[Work item] All of the data is to be written out again exactly, without the pictures.

[Saved entries]
________________

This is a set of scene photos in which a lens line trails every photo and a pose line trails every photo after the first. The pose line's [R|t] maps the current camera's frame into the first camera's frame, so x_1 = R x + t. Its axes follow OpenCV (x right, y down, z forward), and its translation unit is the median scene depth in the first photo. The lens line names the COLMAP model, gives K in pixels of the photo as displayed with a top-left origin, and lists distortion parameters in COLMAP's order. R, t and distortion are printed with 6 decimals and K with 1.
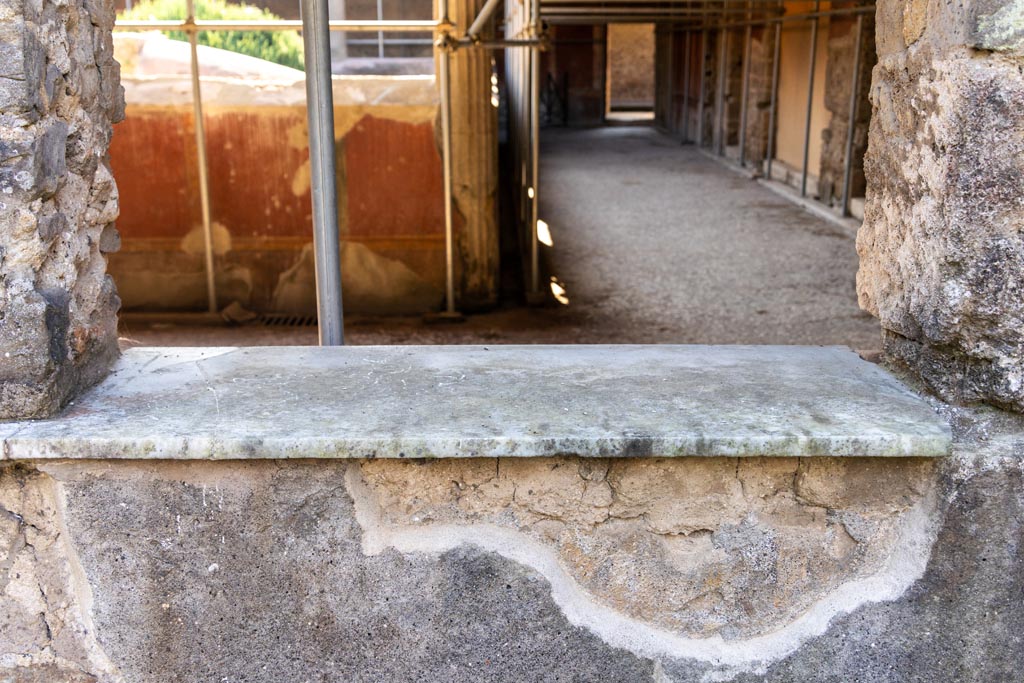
lens RADIAL K [[1083.8, 0, 512.0], [0, 1083.8, 341.5], [0, 0, 1]] dist [-0.010865, -0.012561]
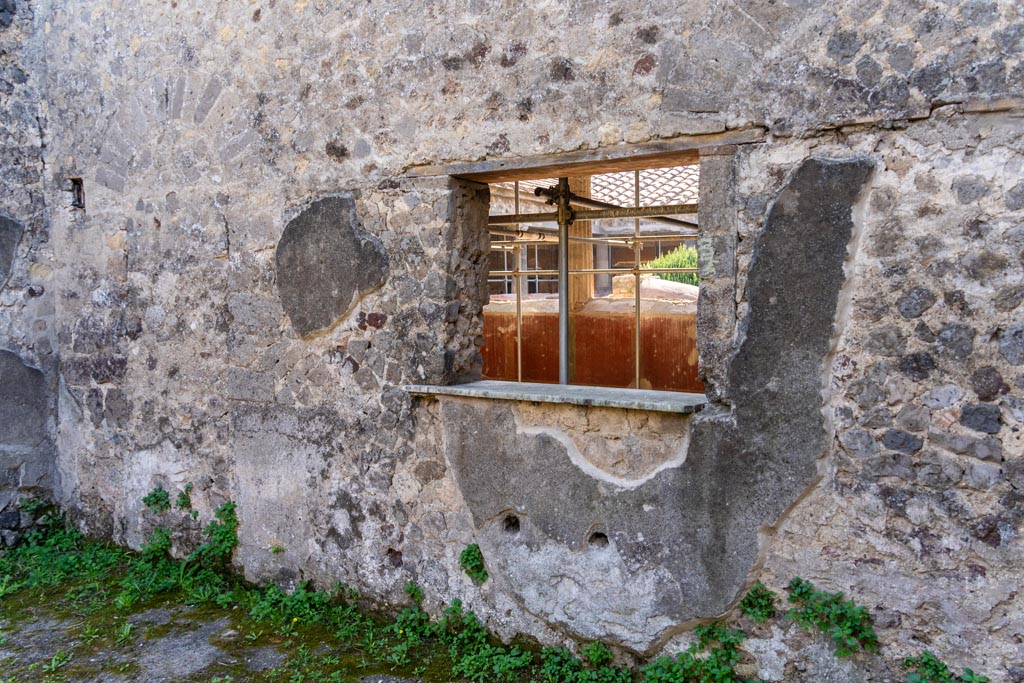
lens RADIAL K [[872.7, 0, 512.0], [0, 872.7, 341.5], [0, 0, 1]] dist [-0.001932, -0.002913]
pose [[0.843474, 0.027305, -0.536475, 1.221606], [-0.132578, 0.978393, -0.158649, 0.339253], [0.520551, 0.204941, 0.828870, -1.194740]]
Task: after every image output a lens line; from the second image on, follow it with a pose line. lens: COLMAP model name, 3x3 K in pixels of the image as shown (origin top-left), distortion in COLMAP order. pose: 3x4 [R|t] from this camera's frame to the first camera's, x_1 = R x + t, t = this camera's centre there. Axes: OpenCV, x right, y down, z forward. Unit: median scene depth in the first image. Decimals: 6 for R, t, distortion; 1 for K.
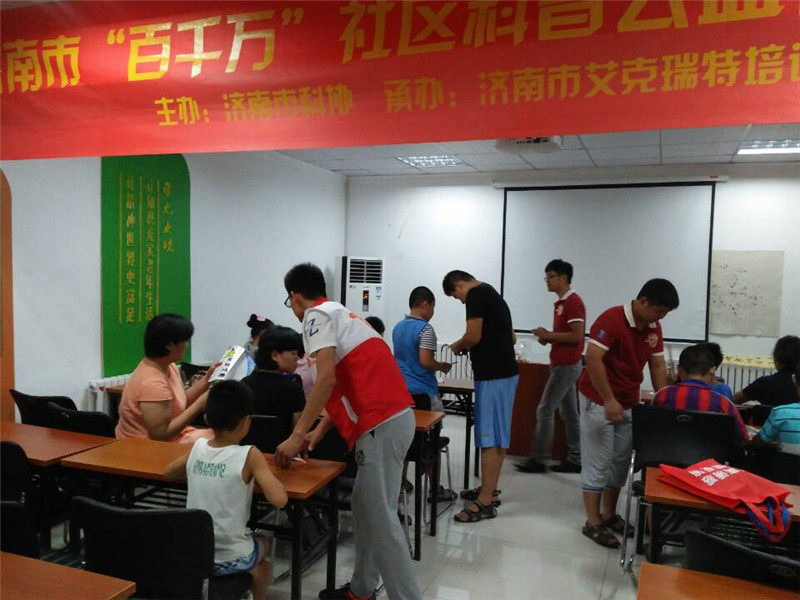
lens RADIAL K [[648.4, 0, 404.6], [0, 648.4, 301.1], [0, 0, 1]] dist [0.077596, -0.094909]
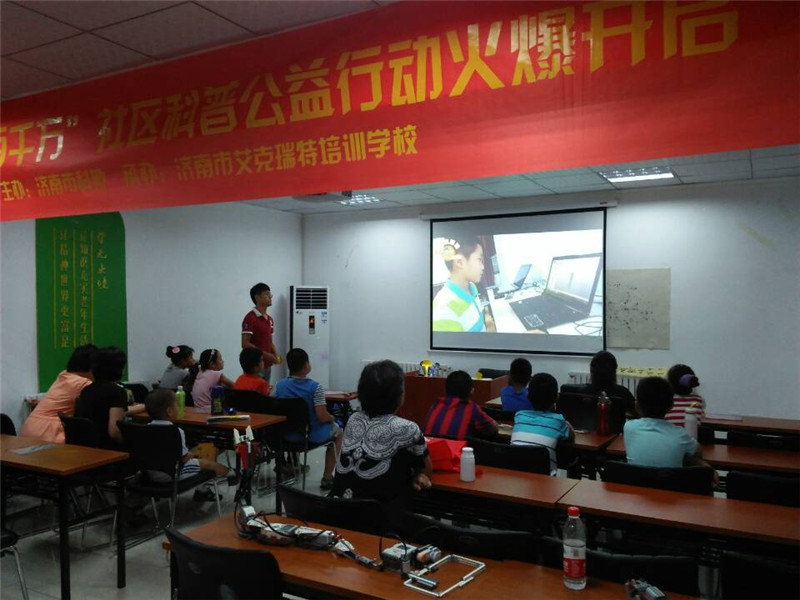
lens RADIAL K [[648.4, 0, 407.1], [0, 648.4, 308.2], [0, 0, 1]] dist [0.077596, -0.094909]
pose [[0.991508, -0.028358, -0.126913, 0.646460], [0.025286, 0.999348, -0.025754, 0.010917], [0.127561, 0.022326, 0.991579, -0.248758]]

________________

[Result of the task]
This is a set of scene photos in which a lens line trails every photo and a pose line trails every photo after the first. The pose line's [R|t] maps the current camera's frame into the first camera's frame, so x_1 = R x + t. Its axes follow OpenCV (x right, y down, z forward), and its translation unit is the median scene depth in the first photo. The lens line names the COLMAP model, gives K in pixels of the photo as displayed with a top-left origin, and lists distortion parameters in COLMAP's order. R, t and distortion are printed with 6 decimals and K with 1.
lens RADIAL K [[1083.8, 0, 512.0], [0, 1083.8, 341.5], [0, 0, 1]] dist [-0.010865, -0.012561]
lens RADIAL K [[872.7, 0, 512.0], [0, 872.7, 341.5], [0, 0, 1]] dist [-0.001932, -0.002913]
pose [[0.843474, 0.027305, -0.536475, 1.221606], [-0.132578, 0.978393, -0.158649, 0.339253], [0.520551, 0.204941, 0.828870, -1.194740]]
Task: after every image output a lens line; from the second image on, follow it with a pose line. lens: COLMAP model name, 3x3 K in pixels of the image as shown (origin top-left), distortion in COLMAP order. pose: 3x4 [R|t] from this camera's frame to the first camera's, x_1 = R x + t, t = this camera's centre there. Axes: OpenCV, x right, y down, z forward. Unit: median scene depth in the first image. Decimals: 6 for R, t, distortion; 1 for K.
lens RADIAL K [[648.4, 0, 404.6], [0, 648.4, 301.1], [0, 0, 1]] dist [0.077596, -0.094909]
lens RADIAL K [[648.4, 0, 407.1], [0, 648.4, 308.2], [0, 0, 1]] dist [0.077596, -0.094909]
pose [[0.991508, -0.028358, -0.126913, 0.646460], [0.025286, 0.999348, -0.025754, 0.010917], [0.127561, 0.022326, 0.991579, -0.248758]]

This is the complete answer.